I suspect that you think they are, because you assume that whatever makes the most people the happiest is the best outcome, but that’s a moral call, not scientific: someone who wanted to make one single human being the happiest possible could just as easily use scientific means to achieve that goal instead.
I would not even agree with your contention that science says that abortion is a necessary procedure, because it begs the question of what ‘necessary’ means. Science says if that an ectopic pregnancy is not aborted, the mother will almost certainly die; some (most? all?) moralities say that it’s wrong to prevent taking action to prevent that outcome — and probably a few say otherwise. Certainly it cannot address ‘validity,’ because again that doesn’t even make sense.
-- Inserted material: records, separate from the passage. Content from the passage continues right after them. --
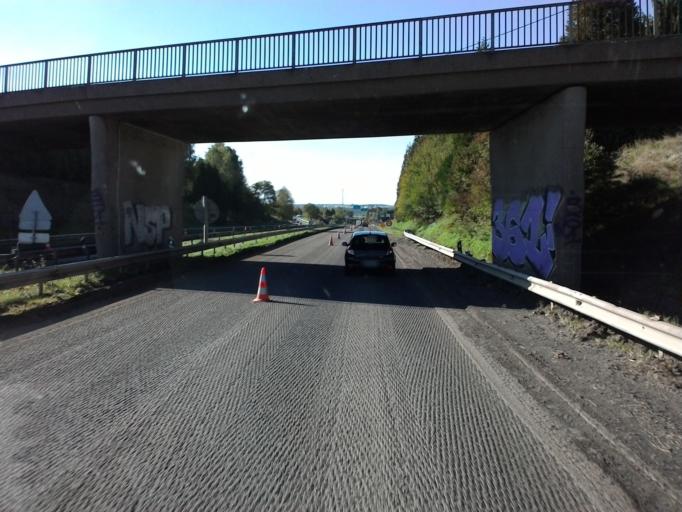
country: FR
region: Lorraine
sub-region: Departement de Meurthe-et-Moselle
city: Haucourt-Moulaine
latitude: 49.5016
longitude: 5.7955
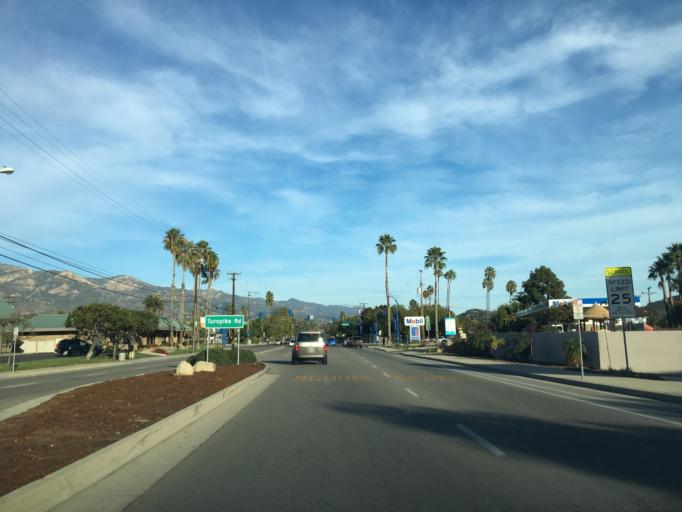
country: US
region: California
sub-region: Santa Barbara County
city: Goleta
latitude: 34.4362
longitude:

Science says if one achieves a certain physical arrangement of items in a certain condition then one can release a tremendous amount of energy; it can predict what the effects will be; it can’t say anything whatsoever about whether or not bombing Hiroshima is ‘valid.’
All of that is true but it has no bearing on whether the power of religion is waxing or waning, or whether religious institutions have discouraged non-religious community gatherings.